Viene a determinarsi dunque una contrapposizione di interessi che con tutta probabilità potrà dirimersi solo all'interno di un accordo sottoscritto tra le parti (benché la norma non lo richieda). Il lavoratore, infatti, non possiede un diritto autonomo di collocarsi in lavoro agile, anche nel rispetto dei requisiti soggettivi richiesti dalla legge. Si preconfigura quindi la necessità di trovare un punto di incontro tra le parti, finalizzato a definire le modalità di esecuzione della prestazione agile, anche se proveniente da un diritto non meglio regolato dalla stessa norma che lo introduce. Molti lavoratori, infatti, sono già pronti ad effettuare una richiesta di lavoro agile "di diritto", essi tuttavia non potranno definire in modo autonomo in quali giorni espletare la prestazione in questi termini, ma dovranno necessariamente trovare un accordo con il datore di lavoro.
Un'incongruenza che stride con l'intento della norma di favore il diritto al lavoro per tutti i lavoratori subordinati, le cui famiglie sono state penalizzate dalla sospensione delle attività didattiche a causa dell'emergenza epidemiologica tutt'ora in corso.

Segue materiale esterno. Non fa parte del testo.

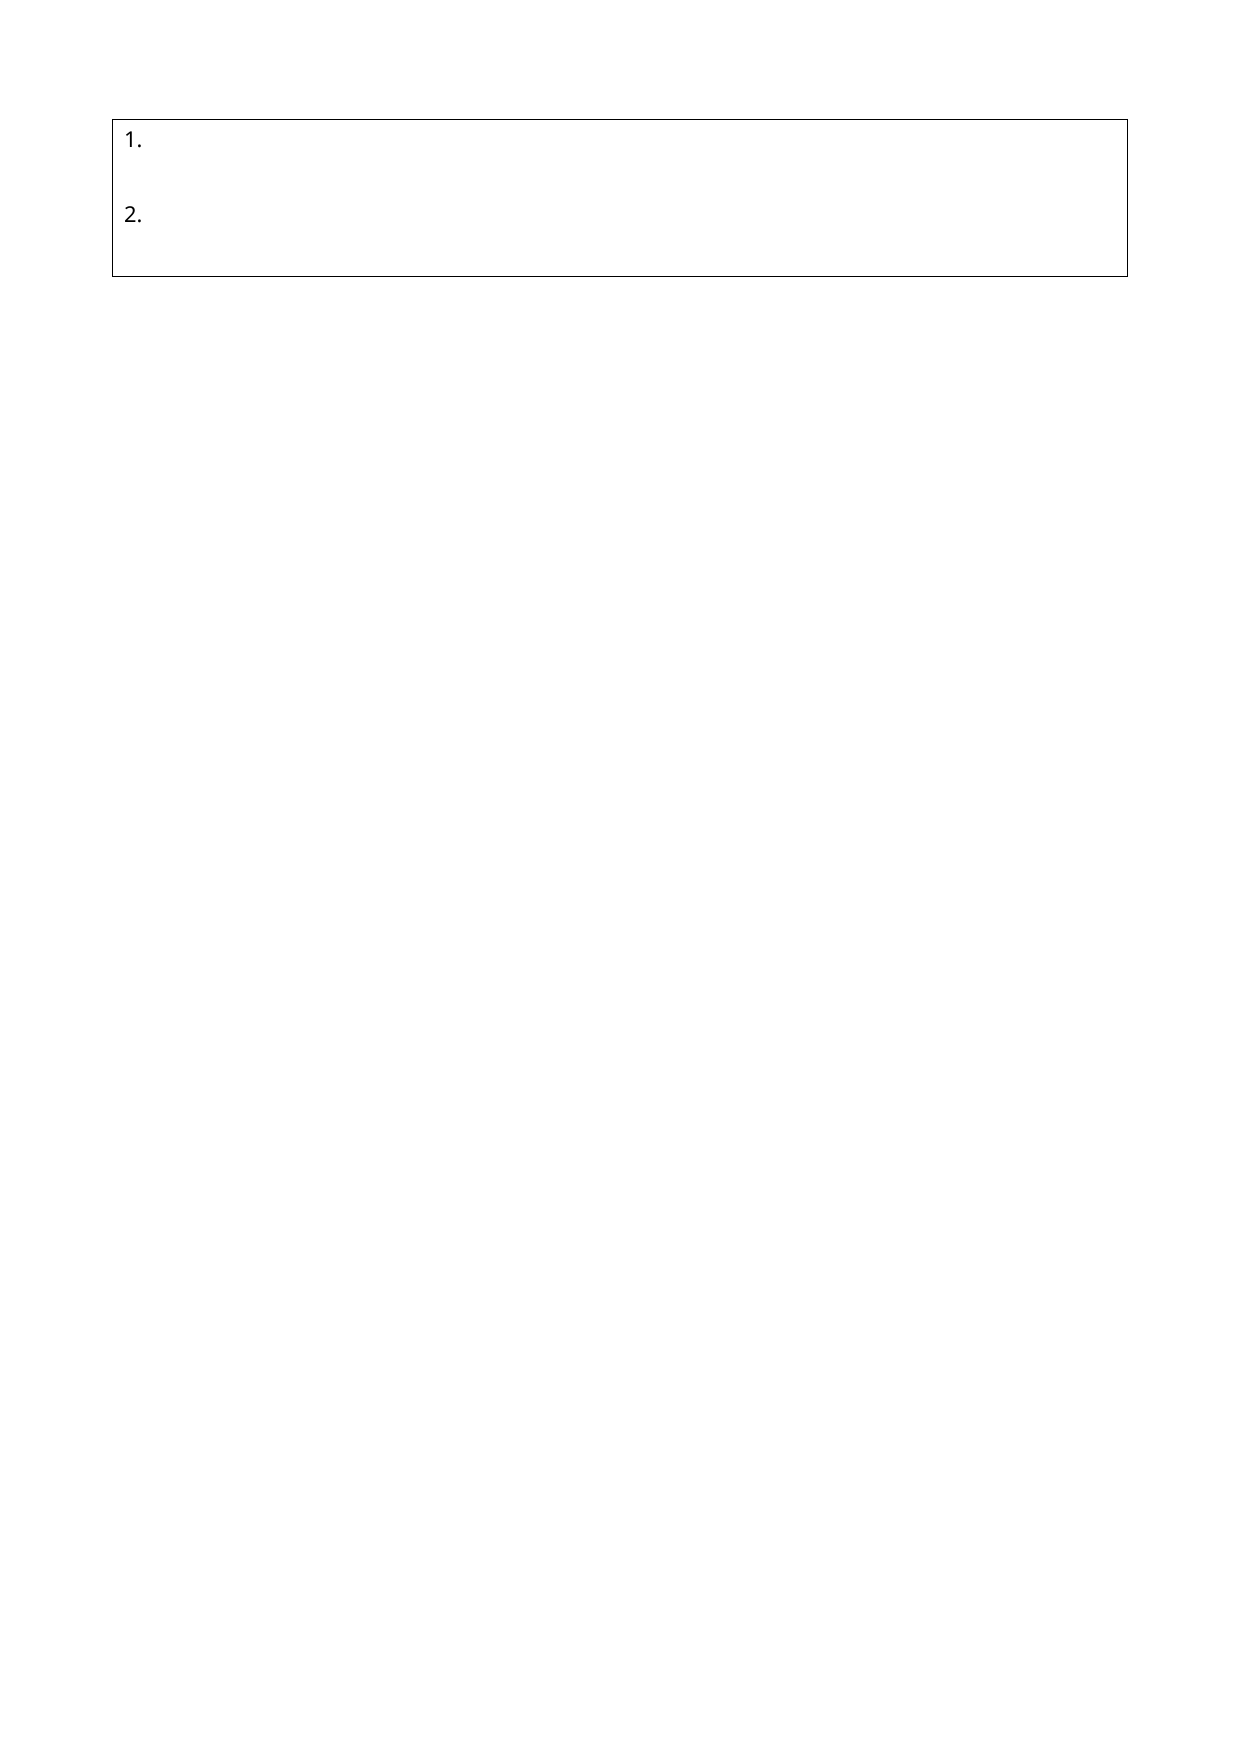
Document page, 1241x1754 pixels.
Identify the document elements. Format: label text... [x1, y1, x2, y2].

table_cell 1. 2. [113, 120, 1127, 276]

La pratica infatti riporterà al centro del lavoro agile, se pur di diritto, la presenza dell'accordo scritto tra le parti originariamente previsto dall'articolo 19 della legge n.81 del 22 maggio 2017. Spunti su cui intervenire attraverso la legge di conversione del decreto Rilancio, auspicando che possano essere individuate modalità e strumenti maggiormente idonei a sostenere il diritto al lavoro anche durante la ripresa delle attività didattiche, le quali con tutta probabilità non torneranno ad essere svolte attraverso le consuete modalità.